Given records section start
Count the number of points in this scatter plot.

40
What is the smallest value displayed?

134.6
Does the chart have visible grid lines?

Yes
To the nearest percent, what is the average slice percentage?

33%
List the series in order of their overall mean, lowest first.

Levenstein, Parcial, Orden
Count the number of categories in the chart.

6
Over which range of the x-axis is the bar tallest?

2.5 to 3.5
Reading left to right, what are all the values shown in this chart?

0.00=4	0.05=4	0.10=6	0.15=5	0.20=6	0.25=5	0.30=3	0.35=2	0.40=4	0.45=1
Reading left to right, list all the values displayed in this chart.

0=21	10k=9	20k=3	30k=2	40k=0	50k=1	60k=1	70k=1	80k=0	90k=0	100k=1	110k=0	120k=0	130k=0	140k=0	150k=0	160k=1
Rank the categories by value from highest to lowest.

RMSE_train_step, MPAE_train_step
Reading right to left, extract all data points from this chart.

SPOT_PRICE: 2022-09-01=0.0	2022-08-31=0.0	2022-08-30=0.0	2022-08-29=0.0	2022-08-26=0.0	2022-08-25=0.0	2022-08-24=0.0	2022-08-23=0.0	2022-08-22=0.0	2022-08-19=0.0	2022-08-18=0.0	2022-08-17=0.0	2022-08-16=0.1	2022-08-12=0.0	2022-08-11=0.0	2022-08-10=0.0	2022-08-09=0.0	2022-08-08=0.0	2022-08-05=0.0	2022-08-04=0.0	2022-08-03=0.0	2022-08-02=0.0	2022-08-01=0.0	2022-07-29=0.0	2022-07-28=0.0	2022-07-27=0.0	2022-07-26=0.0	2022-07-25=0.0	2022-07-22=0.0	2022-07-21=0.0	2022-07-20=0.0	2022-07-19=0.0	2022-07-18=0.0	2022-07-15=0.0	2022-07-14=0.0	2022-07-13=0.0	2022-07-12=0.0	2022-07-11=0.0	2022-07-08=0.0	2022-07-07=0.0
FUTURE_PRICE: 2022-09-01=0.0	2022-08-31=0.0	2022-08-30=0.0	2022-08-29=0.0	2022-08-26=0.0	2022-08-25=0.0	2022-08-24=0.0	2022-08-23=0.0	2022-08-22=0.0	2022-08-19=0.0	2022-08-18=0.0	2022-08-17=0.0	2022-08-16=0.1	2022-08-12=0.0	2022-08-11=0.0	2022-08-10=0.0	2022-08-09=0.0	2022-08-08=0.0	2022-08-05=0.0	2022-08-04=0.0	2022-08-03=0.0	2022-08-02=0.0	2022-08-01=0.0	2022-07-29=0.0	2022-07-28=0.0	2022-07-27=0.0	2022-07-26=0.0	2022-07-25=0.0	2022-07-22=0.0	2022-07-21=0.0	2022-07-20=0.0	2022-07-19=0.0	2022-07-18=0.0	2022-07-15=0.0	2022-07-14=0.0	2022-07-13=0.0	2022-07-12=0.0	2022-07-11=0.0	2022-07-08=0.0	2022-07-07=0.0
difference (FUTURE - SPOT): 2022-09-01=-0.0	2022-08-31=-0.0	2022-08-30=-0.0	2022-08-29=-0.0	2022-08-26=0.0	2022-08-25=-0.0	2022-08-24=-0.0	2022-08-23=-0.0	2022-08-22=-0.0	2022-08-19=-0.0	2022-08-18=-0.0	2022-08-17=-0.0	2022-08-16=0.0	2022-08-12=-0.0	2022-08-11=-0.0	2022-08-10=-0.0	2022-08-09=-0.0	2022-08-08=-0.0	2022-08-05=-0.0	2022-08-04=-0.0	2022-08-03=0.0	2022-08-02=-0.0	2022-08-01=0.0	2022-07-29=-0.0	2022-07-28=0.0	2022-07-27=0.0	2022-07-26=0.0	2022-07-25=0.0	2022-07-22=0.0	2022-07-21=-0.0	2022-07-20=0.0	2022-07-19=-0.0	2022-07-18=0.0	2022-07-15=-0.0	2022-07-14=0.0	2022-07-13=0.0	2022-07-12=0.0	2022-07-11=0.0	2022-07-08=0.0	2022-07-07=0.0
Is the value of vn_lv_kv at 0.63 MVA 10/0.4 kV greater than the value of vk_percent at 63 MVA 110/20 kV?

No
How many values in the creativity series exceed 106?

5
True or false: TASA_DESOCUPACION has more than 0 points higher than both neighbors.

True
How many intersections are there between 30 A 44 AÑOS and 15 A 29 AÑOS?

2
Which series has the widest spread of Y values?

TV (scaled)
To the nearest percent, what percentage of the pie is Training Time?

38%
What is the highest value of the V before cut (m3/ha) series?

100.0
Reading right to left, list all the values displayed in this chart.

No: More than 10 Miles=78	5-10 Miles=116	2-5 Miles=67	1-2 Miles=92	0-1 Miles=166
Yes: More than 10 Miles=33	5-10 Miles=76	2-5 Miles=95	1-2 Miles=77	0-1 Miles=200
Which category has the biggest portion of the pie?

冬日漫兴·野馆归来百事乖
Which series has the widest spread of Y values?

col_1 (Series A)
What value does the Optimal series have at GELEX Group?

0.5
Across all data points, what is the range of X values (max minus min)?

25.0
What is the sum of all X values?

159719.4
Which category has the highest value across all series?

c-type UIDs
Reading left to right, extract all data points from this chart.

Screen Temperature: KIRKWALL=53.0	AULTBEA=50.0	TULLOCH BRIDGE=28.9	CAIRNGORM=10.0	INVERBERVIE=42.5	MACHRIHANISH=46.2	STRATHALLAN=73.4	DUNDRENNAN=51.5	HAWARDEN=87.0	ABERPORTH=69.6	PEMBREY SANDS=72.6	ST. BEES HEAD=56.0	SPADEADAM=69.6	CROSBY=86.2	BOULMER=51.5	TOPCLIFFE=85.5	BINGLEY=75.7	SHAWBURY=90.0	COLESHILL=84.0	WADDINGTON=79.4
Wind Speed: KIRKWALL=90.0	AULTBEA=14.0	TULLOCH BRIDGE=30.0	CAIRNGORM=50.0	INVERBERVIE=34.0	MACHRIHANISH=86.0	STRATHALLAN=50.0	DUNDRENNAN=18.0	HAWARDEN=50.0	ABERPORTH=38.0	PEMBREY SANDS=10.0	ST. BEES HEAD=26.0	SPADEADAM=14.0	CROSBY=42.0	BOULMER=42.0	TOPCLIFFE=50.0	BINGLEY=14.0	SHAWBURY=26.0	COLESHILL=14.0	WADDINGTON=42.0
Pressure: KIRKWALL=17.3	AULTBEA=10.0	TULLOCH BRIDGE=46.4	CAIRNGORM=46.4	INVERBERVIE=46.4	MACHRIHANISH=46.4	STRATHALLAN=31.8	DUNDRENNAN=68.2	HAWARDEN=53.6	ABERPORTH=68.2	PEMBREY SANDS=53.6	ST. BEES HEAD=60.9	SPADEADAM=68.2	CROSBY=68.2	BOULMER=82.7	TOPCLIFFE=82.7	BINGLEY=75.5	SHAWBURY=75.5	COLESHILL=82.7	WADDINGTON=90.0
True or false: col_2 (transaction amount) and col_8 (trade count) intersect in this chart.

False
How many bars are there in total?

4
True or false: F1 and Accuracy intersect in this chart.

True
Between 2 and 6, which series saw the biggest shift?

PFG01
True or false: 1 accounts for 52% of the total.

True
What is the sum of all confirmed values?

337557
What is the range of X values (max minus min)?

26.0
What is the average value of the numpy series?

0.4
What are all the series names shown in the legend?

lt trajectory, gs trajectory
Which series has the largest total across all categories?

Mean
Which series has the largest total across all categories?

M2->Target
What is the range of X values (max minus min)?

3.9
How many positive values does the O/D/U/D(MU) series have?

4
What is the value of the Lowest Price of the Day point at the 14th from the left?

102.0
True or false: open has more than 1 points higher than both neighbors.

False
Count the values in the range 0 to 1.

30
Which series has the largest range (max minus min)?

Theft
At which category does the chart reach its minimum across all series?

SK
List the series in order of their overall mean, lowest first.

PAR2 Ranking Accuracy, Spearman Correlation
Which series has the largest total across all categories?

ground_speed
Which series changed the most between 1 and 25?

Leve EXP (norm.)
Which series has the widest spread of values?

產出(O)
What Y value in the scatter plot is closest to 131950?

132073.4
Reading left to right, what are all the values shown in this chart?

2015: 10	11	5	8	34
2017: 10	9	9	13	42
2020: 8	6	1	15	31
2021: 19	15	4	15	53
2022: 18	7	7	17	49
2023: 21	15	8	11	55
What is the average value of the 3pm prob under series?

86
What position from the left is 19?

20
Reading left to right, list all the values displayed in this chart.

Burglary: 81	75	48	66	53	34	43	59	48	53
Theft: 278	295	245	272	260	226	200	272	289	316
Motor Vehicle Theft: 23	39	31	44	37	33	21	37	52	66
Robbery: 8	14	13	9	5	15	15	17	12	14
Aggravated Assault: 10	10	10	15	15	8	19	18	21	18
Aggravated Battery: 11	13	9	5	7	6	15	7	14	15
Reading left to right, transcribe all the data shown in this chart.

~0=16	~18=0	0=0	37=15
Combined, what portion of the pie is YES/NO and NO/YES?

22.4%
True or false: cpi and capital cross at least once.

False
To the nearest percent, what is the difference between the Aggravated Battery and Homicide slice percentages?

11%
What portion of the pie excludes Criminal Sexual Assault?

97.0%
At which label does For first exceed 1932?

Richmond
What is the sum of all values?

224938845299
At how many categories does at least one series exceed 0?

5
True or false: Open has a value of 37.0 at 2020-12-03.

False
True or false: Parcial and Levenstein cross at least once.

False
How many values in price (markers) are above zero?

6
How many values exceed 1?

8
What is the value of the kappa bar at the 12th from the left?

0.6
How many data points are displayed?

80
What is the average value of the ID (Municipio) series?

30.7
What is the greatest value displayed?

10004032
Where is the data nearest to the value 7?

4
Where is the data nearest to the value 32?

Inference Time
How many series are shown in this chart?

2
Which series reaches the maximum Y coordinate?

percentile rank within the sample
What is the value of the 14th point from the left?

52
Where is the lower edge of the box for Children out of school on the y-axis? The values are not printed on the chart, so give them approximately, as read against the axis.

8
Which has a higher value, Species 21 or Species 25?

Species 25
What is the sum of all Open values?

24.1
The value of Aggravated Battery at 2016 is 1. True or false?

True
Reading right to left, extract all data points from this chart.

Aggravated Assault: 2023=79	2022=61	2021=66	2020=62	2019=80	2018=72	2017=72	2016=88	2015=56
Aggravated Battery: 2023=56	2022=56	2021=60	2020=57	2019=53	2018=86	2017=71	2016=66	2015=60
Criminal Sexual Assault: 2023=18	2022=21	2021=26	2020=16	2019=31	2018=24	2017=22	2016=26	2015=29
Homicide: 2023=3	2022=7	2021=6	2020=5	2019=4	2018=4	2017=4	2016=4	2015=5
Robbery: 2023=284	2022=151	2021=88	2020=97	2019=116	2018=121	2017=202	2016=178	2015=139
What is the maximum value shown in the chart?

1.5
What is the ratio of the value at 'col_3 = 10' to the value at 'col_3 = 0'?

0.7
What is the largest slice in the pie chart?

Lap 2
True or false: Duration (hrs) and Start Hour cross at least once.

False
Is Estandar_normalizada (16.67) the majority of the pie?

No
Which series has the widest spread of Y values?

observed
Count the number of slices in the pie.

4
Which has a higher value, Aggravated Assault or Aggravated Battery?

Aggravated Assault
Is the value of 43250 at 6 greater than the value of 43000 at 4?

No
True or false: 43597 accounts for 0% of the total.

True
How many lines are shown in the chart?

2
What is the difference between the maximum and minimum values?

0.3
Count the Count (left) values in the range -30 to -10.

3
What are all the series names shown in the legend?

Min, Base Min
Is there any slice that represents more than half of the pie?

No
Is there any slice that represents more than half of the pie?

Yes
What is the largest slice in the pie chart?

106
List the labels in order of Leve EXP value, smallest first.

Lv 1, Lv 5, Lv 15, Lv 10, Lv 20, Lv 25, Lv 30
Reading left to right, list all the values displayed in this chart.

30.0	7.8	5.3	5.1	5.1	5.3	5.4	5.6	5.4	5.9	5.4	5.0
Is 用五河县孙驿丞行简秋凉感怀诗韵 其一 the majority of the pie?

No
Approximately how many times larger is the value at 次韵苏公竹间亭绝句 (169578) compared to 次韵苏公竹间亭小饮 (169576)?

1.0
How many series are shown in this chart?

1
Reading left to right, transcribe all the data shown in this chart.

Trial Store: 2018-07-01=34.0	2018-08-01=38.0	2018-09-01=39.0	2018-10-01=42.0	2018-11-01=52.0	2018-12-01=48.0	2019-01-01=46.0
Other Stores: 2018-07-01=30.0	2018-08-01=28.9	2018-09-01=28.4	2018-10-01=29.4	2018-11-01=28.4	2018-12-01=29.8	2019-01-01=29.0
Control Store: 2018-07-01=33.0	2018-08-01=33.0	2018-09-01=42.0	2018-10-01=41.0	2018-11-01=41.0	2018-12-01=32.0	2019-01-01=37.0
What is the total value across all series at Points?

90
Given records section end
[Work required] Reproduce the material verbatim, starting at the line containing "Leve EXP (norm.)" and ending with the line containing "Where is the data nearest to the value 7?", both lines included.

[Your response]
Leve EXP (norm.)
Which series has the widest spread of values?

產出(O)
What Y value in the scatter plot is closest to 131950?

132073.4
Reading left to right, what are all the values shown in this chart?

2015: 10	11	5	8	34
2017: 10	9	9	13	42
2020: 8	6	1	15	31
2021: 19	15	4	15	53
2022: 18	7	7	17	49
2023: 21	15	8	11	55
What is the average value of the 3pm prob under series?

86
What position from the left is 19?

20
Reading left to right, list all the values displayed in this chart.

Burglary: 81	75	48	66	53	34	43	59	48	53
Theft: 278	295	245	272	260	226	200	272	289	316
Motor Vehicle Theft: 23	39	31	44	37	33	21	37	52	66
Robbery: 8	14	13	9	5	15	15	17	12	14
Aggravated Assault: 10	10	10	15	15	8	19	18	21	18
Aggravated Battery: 11	13	9	5	7	6	15	7	14	15
Reading left to right, transcribe all the data shown in this chart.

~0=16	~18=0	0=0	37=15
Combined, what portion of the pie is YES/NO and NO/YES?

22.4%
True or false: cpi and capital cross at least once.

False
To the nearest percent, what is the difference between the Aggravated Battery and Homicide slice percentages?

11%
What portion of the pie excludes Criminal Sexual Assault?

97.0%
At which label does For first exceed 1932?

Richmond
What is the sum of all values?

224938845299
At how many categories does at least one series exceed 0?

5
True or false: Open has a value of 37.0 at 2020-12-03.

False
True or false: Parcial and Levenstein cross at least once.

False
How many values in price (markers) are above zero?

6
How many values exceed 1?

8
What is the value of the kappa bar at the 12th from the left?

0.6
How many data points are displayed?

80
What is the average value of the ID (Municipio) series?

30.7
What is the greatest value displayed?

10004032
Where is the data nearest to the value 7?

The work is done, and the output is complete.